Although Johns Hopkins is most noteworthy as a pioneer in graduate education, Gilman also introduced innovations at the collegiate level, including rigorous admissions standards, more demanding than those of the leading collegiate institutions of the day, Yale and Harvard. Because students matriculated with the equivalent of a year or two of collegiate study already completed, it generally took them only three years to fulfill the requirements for an undergraduate degree; it was not until 1907 that Hopkins formally moved to a regular four-year program.

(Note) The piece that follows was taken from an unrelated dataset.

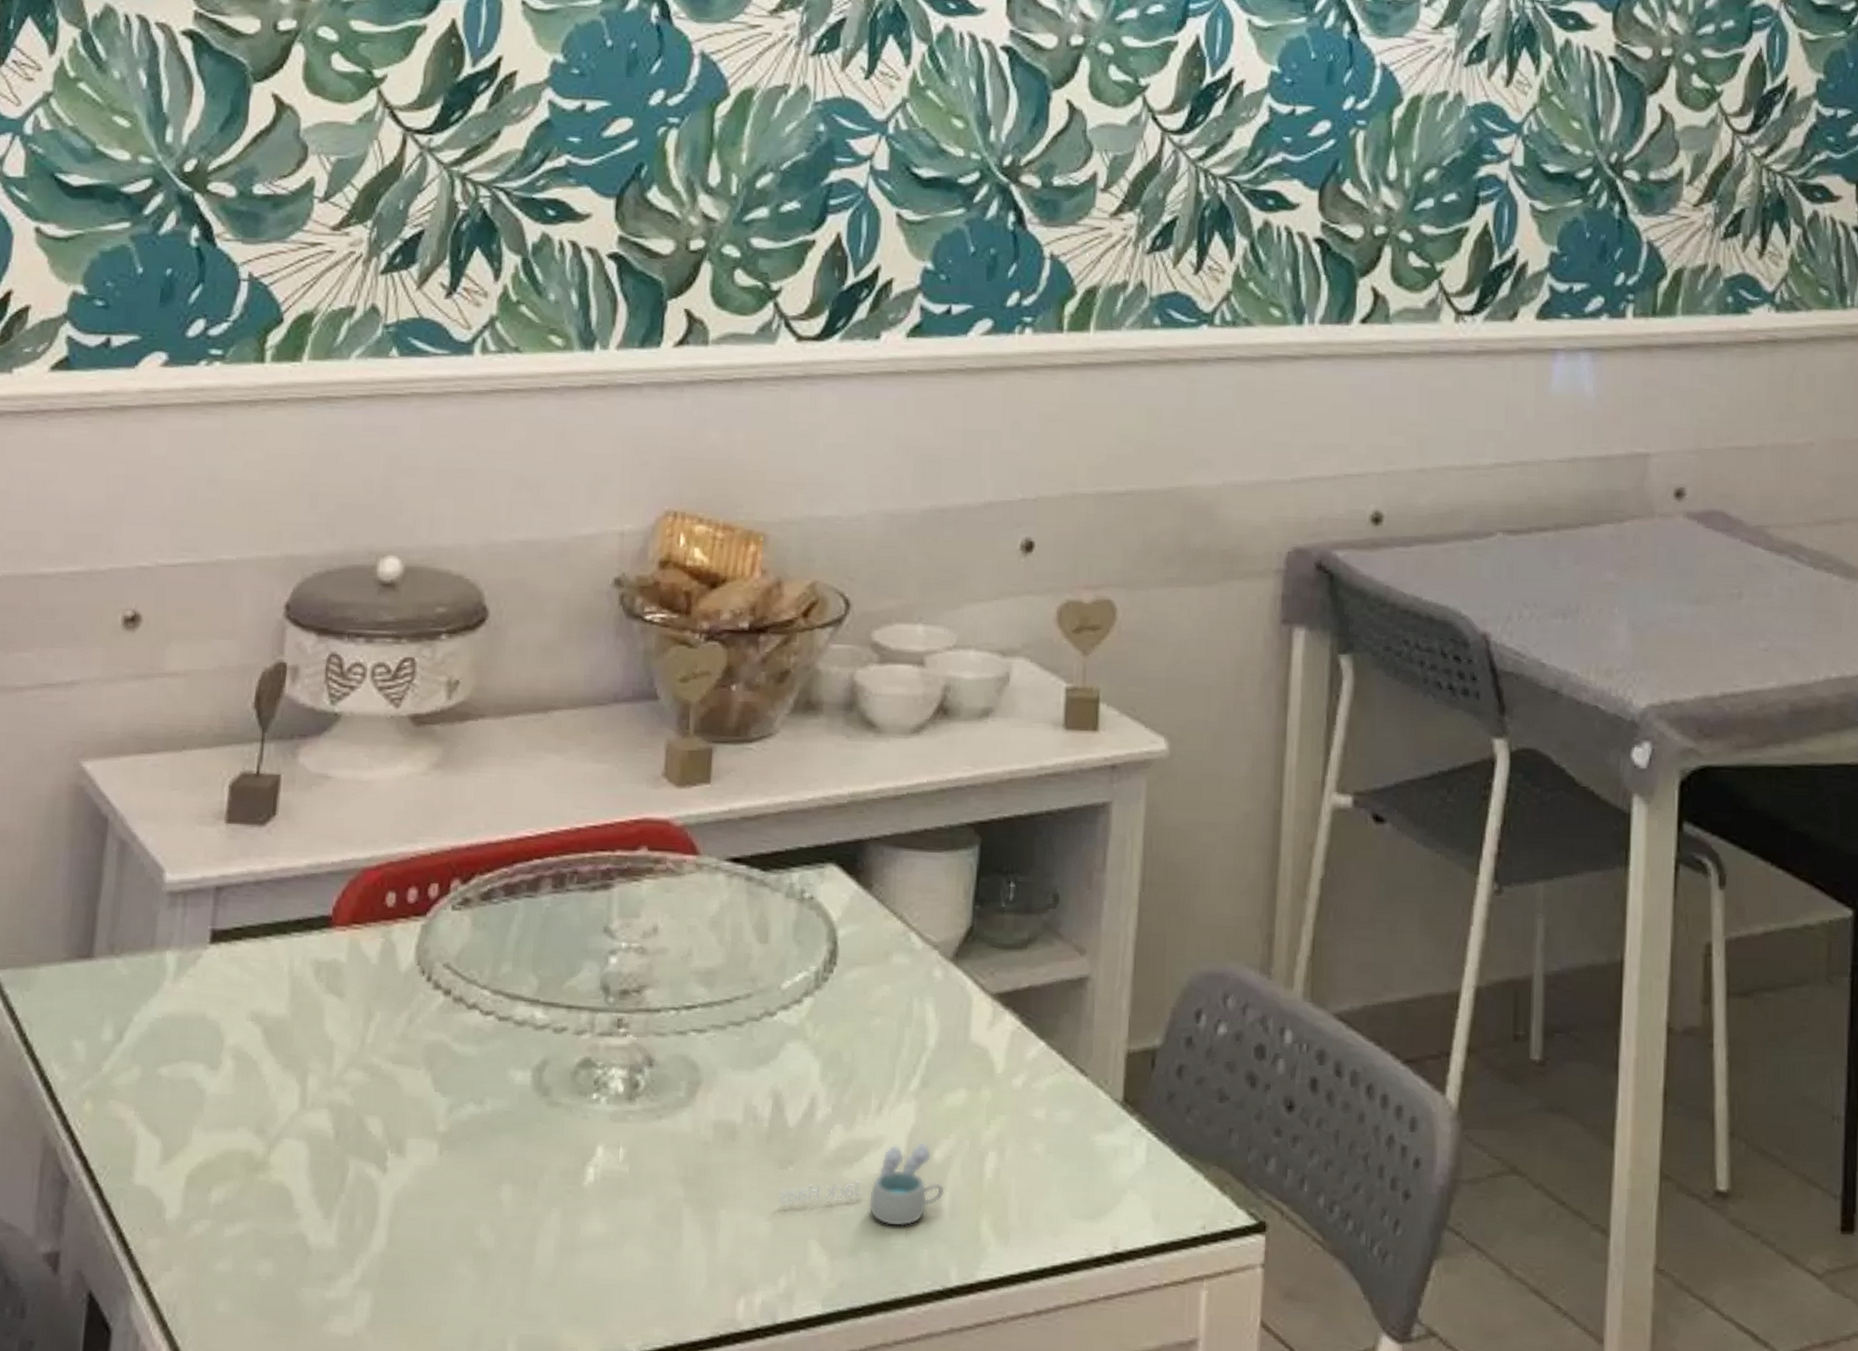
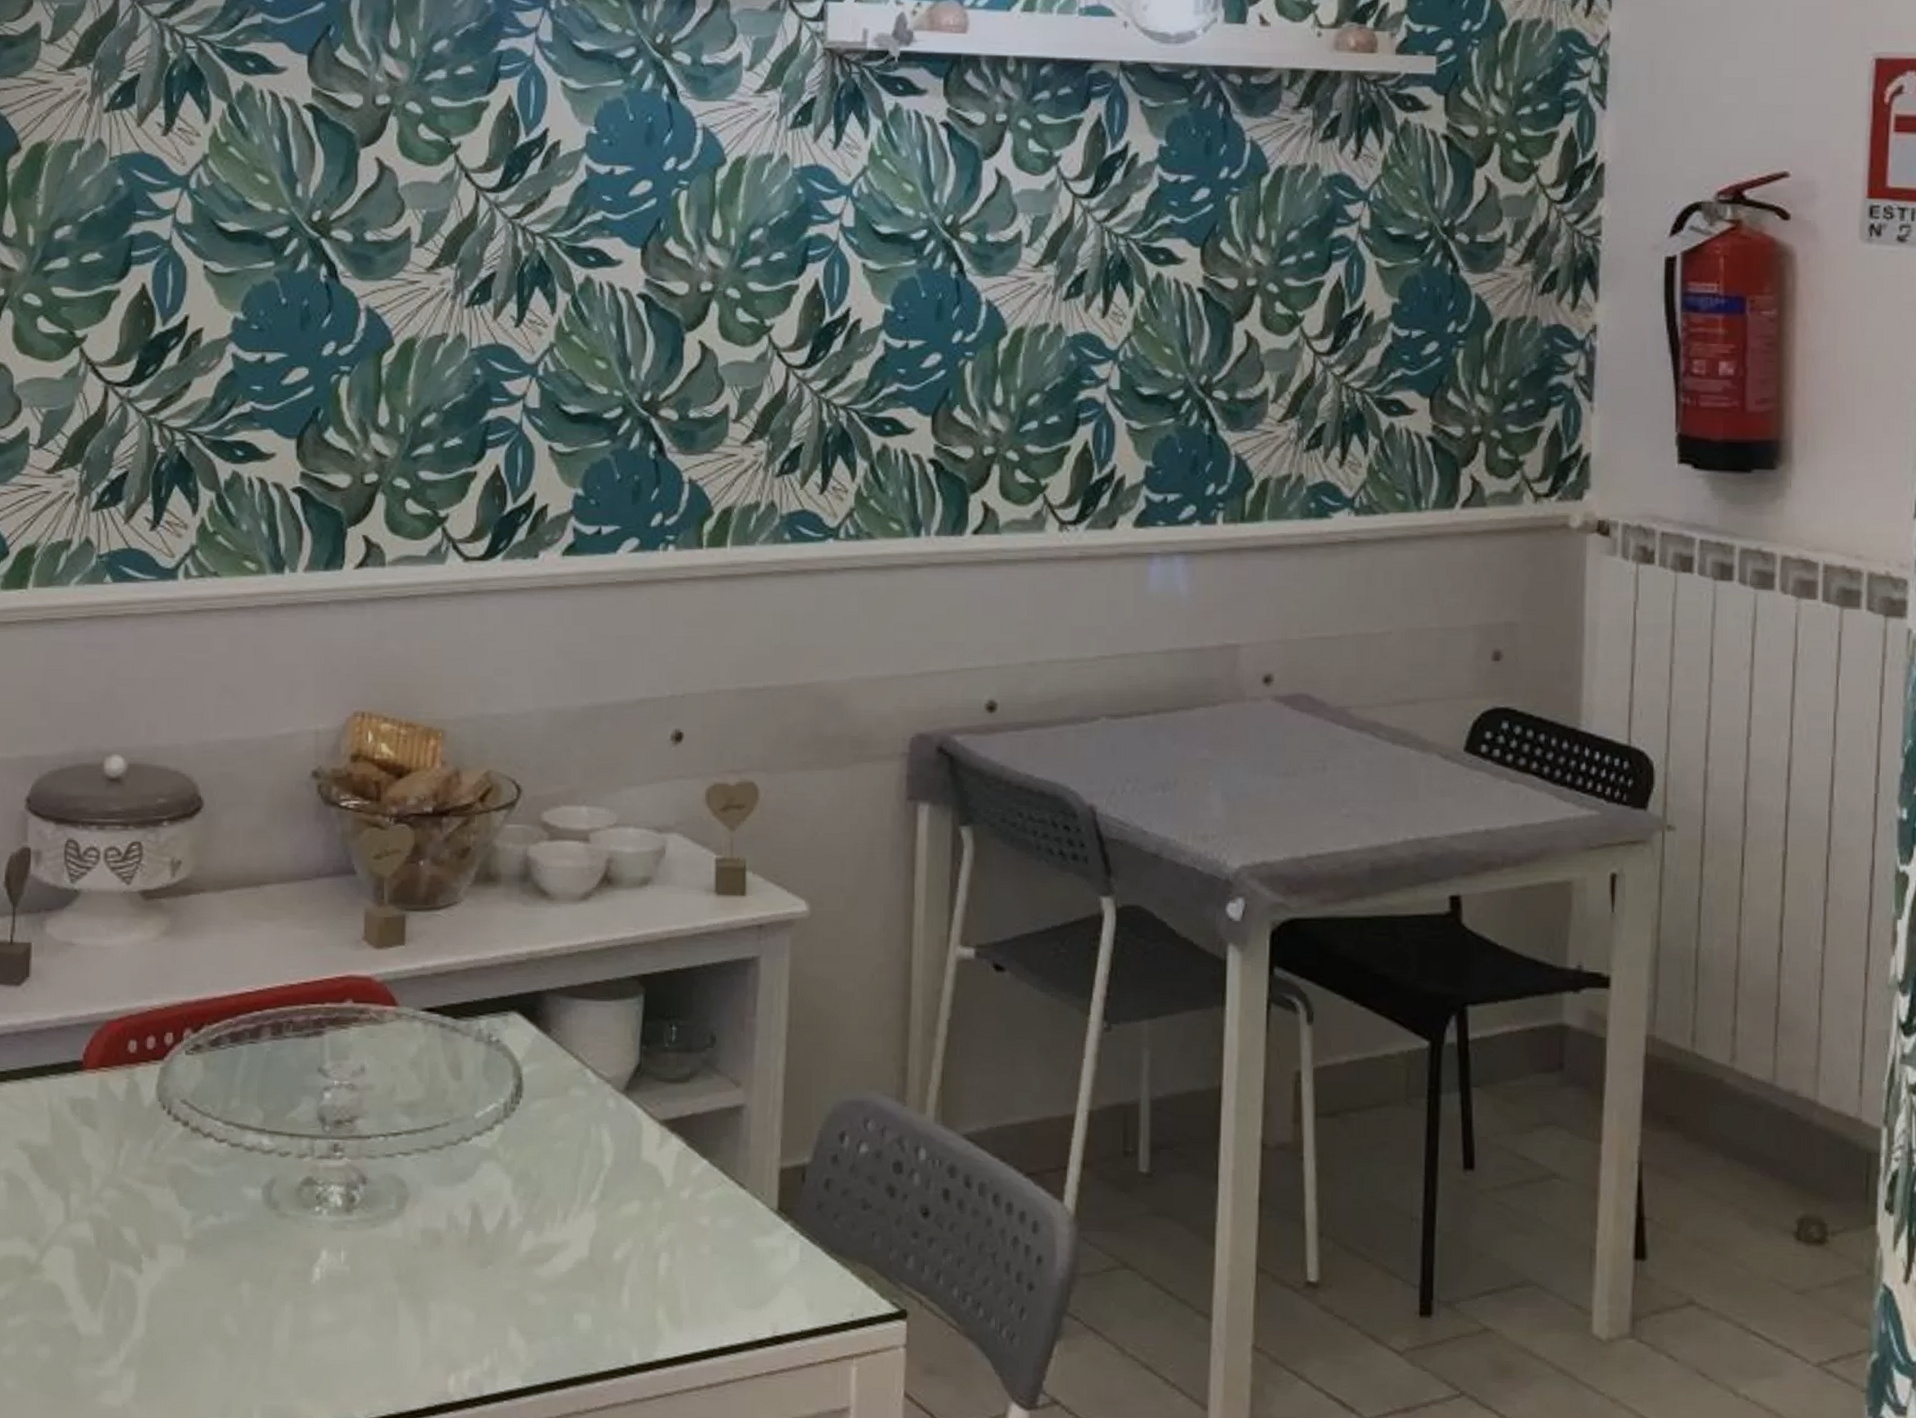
cup: present [778,1142,945,1227] -> none [480,1245,624,1316]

One of Gilman's last achievements was securing the gift of the Homewood Campus, which was formally presented on February 22, 1902, when Ira Remsen was inaugurated as second president. Remsen planned the move of the undergraduate, graduate and extension schools from downtown, and the inauguration of the University's third president, Frank J. Goodnow, in May 1915 coincided with the dedication of the two first major buildings: Gilman and Maryland Halls. Another of Remsen's major accomplishments was obtaining aid from the state of Maryland to establish a School of Engineering, which welcomed its first class in 1914. In 1907, also during Remsen's administration, the trustees approved the admission of women to graduate study. It was not until 1970, however, that the University admitted women to the undergraduate schools.

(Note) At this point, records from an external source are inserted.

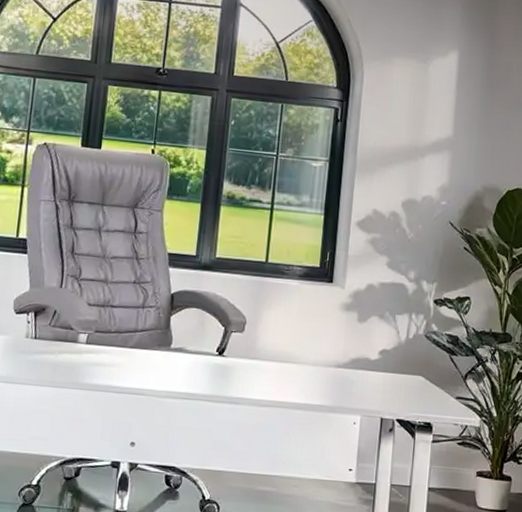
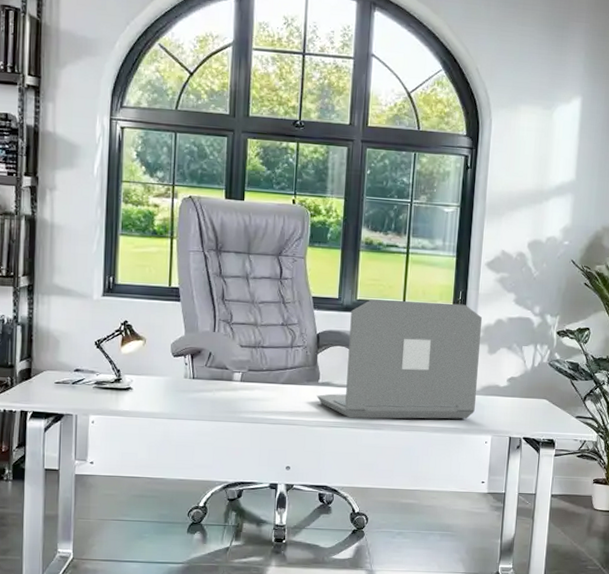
laptop: none [167,258,352,395] -> present [316,299,483,419]

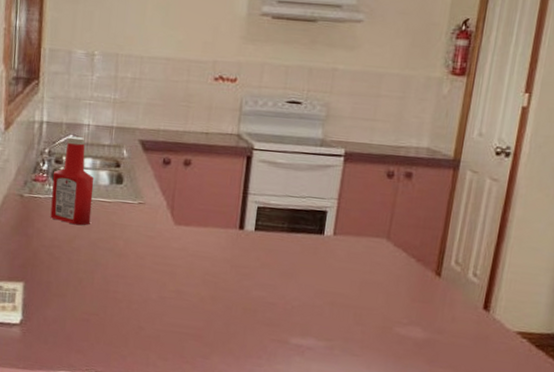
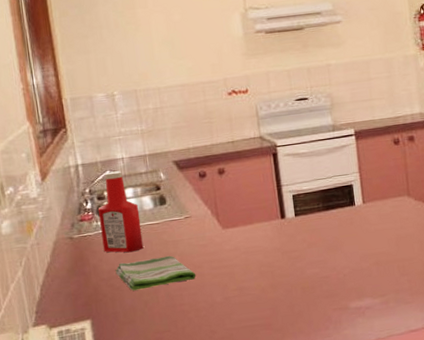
dish towel: none [57,233,137,269] -> present [115,255,196,291]

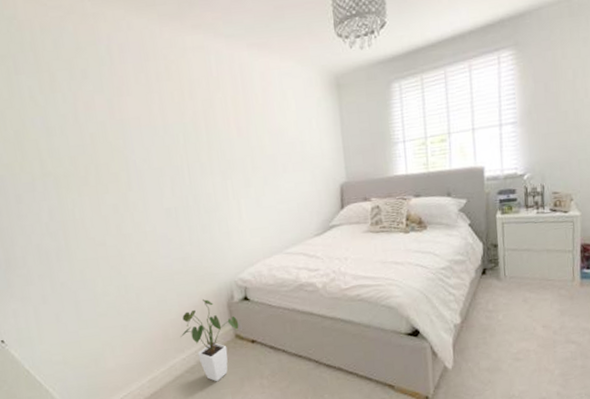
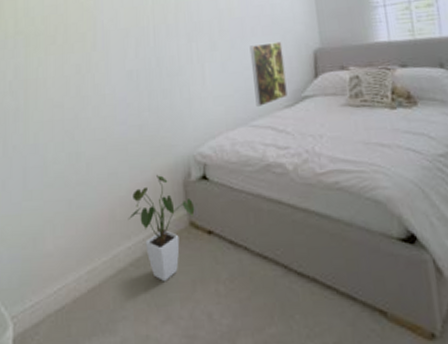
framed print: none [281,177,317,236] -> present [249,41,288,107]

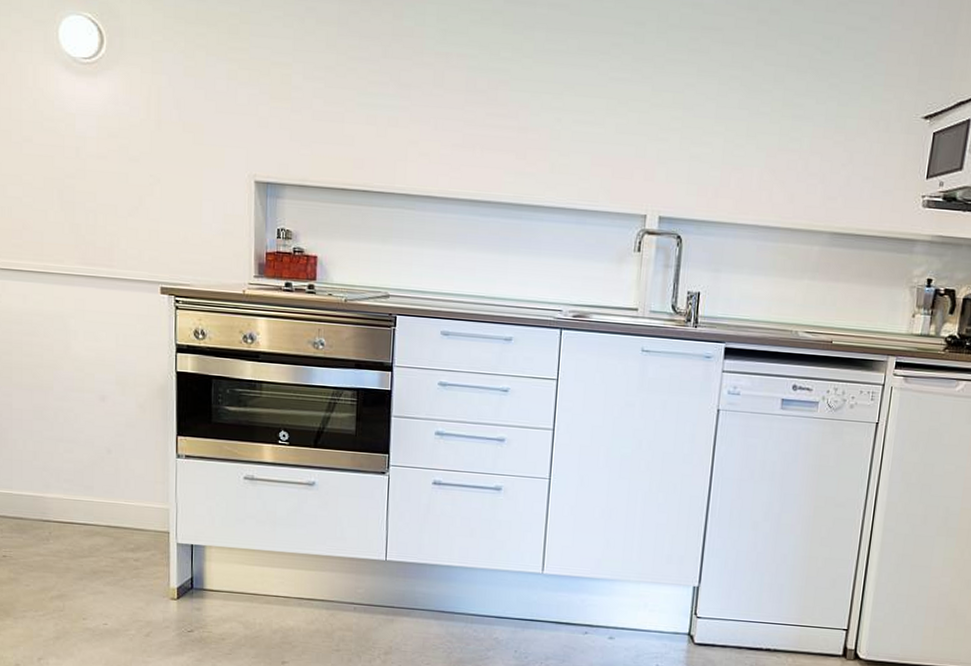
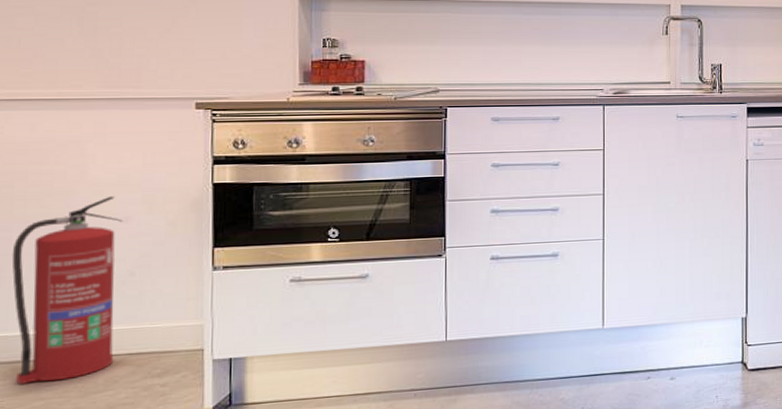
fire extinguisher: none [12,373,101,541] -> present [11,195,123,384]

While Hopkins enjoyed a decade of prosperity and growth in the 1920s, the Depression years and the presidency of Joseph S. Ames were spent battling a growing deficit. In 1935, however, Isaiah Bowman began his presidency with a renewed (and very successful) fundraising effort and plans to improve the quality of research and education. The Second World War soon transformed the University. Classes were held year round to graduate as many students as possible, faculty not serving in the military were forced to carry overloaded teaching schedules, and many of the scientists on campus were engaged in military research, including the Manhattan Project. Even President Bowman was actively involved in the war effort, serving the State Department and participating in the Dumbarton Oaks Conference, where proposals for the United Nations charter were drafted.